→ **Task objective**
Reproduce the lines below verbatim, from the line with "island: Hispaniola" up to and including the line with "collection date as typed: 04 Mar 1895", and output nothing else.

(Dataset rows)
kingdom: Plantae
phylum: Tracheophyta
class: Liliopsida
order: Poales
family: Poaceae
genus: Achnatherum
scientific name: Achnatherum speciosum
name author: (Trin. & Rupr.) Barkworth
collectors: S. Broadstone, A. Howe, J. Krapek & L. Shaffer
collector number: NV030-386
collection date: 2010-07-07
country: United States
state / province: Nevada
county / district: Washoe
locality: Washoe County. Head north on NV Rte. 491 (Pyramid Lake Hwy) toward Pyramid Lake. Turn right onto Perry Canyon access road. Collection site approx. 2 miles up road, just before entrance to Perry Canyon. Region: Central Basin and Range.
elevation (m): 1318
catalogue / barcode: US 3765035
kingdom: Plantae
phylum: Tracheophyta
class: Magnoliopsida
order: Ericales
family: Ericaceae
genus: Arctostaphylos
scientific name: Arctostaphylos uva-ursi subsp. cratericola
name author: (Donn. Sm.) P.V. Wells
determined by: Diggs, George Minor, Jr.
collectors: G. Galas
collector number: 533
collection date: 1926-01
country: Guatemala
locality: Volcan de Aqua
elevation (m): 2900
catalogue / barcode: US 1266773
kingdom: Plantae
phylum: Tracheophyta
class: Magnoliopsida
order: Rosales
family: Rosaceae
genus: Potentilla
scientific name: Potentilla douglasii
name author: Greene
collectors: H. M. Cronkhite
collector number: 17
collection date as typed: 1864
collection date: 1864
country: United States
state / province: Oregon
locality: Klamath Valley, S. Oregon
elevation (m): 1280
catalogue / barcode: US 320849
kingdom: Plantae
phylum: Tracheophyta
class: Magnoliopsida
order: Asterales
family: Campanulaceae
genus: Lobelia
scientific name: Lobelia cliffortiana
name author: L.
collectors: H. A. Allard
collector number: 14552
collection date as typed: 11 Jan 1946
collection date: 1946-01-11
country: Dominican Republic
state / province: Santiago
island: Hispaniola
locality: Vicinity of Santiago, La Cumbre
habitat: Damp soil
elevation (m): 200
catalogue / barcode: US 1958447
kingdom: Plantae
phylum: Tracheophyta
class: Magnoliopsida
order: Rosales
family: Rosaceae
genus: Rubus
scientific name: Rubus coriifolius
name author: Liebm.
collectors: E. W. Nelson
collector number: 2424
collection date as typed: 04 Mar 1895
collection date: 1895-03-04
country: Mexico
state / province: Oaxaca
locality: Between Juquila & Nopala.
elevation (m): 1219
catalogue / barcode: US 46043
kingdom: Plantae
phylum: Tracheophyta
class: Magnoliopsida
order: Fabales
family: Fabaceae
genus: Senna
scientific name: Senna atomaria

→ **Task output**
island: Hispaniola
locality: Vicinity of Santiago, La Cumbre
habitat: Damp soil
elevation (m): 200
catalogue / barcode: US 1958447
kingdom: Plantae
phylum: Tracheophyta
class: Magnoliopsida
order: Rosales
family: Rosaceae
genus: Rubus
scientific name: Rubus coriifolius
name author: Liebm.
collectors: E. W. Nelson
collector number: 2424
collection date as typed: 04 Mar 1895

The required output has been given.